Defendant and the victim lived together for approximately two and one-half years. On August 21, 1995, the victim called defendant at work and told him that because they were having problems she had placed all of his belongings on the front porch for him to pick up later. She also advised him that she was planning to secure a protective order against him that day. Defendant did pick up his possessions and later that evening, he and the victim met at a neutral location to talk about their separation.

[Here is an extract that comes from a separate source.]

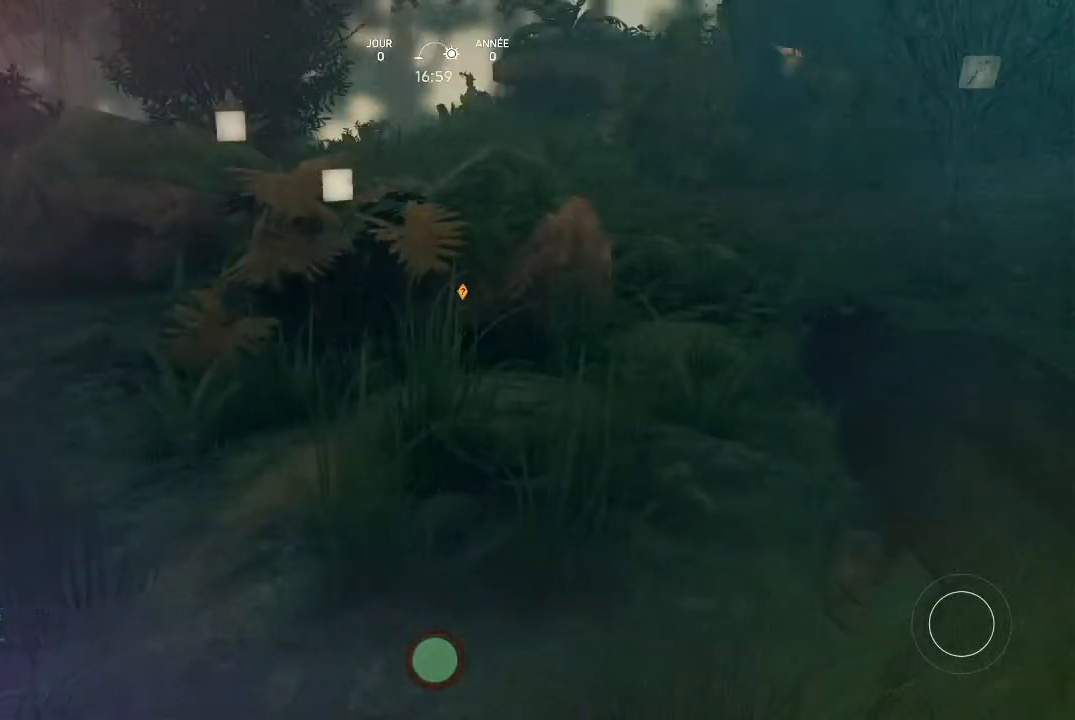
{"buttons": ["Y"], "left_stick": "center", "right_stick": "center", "events": [[367, "Y", "down"]]}
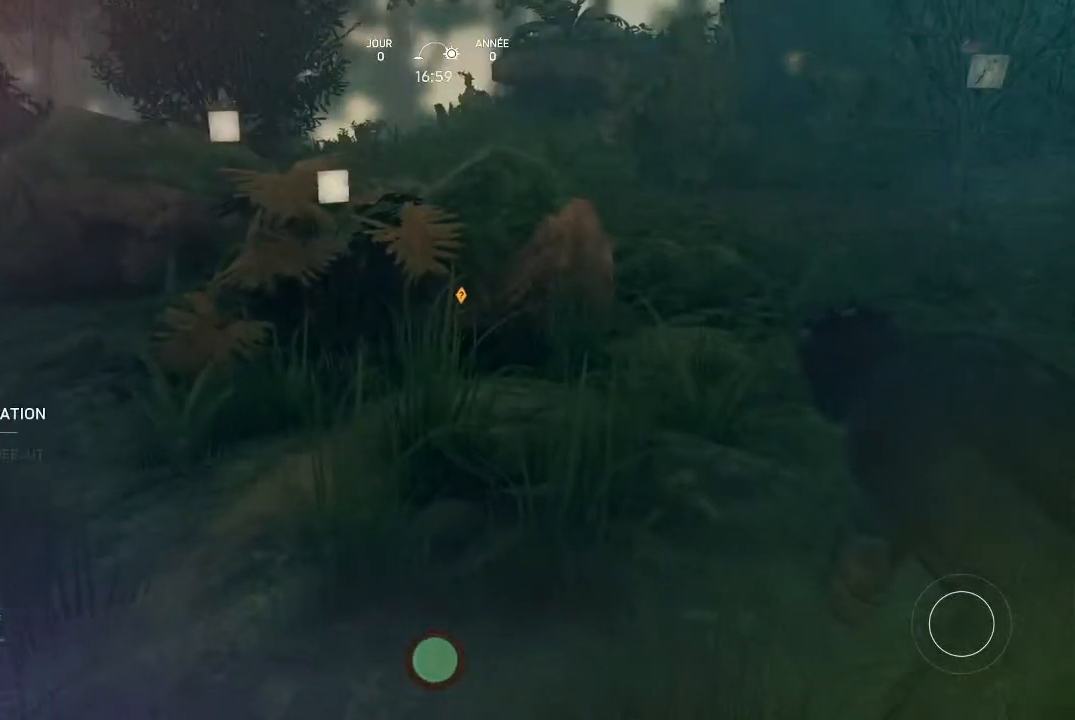
{"buttons": ["Y"], "left_stick": "center", "right_stick": "center", "events": []}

On August 22, 1995, the victim had her family over for dinner and spoke to defendant over the phone on at least one occasion. The victim’s son left around 9 pm and she took her daughter and grandson home around 11:30 pm.

During trial, the defendant testified that the victim called him at his parents’ home around 4 am on August 23, 1995, and invited him to come over. Defendant allegedly walked to the victim’s house, talked with her, and the two subsequently had sexual intercourse on the couch. Then, according to defendant, after the two got dressed, the victim came towards him as if to give him a hug but instead reached behind and grabbed his gun. Defendant testified that during the struggle to get the loaded gun away from the victim, the gun accidentally discharged and hit the victim in the head. Defendant alleges that he left the victim’s home and went straight to his parents’ home to discuss the morning’s events. Several hours later, the defendant turned himself in to the police.

Additional facts will be provided as necessary.

Discussion

Defendant raises four issues on appeal: (1) whether the trial court erred in not instructing the jury on a lesser included offense; (2) whether the trial court erred by allowing testimony regarding the victim’s application for a protective order; (3) whether the prosecutor’s comments during closing argument constituted prosecutorial misconduct; and (4) whether the defendant’s sixty-year sentence is manifestly unreasonable.

*1048 I

Defendant contends that the trial court committed reversible error by denying his proposed jury instruction on the lesser included offense of reckless homicide. 2 We set forth in Wright v. State, 658 N.E.2d 563 (Ind.1995), the proper analysis to determine when a trial court should, upon request, instruct the jury on a lesser included offense of the crime charged. Three steps are involved: (1) a determination of whether the lesser included offense is inherently included in the crime charged; if not, (2) a determination of whether the lesser included offense is factually included in the crime charged; and, if either, (3) a determination of whether a serious evidentiary dispute existed whereby the jury could conclude the lesser offense was committed but not the greater. Id. at 566-67. If the third step is reached and answered in the affirmative, the requested instruction should be given.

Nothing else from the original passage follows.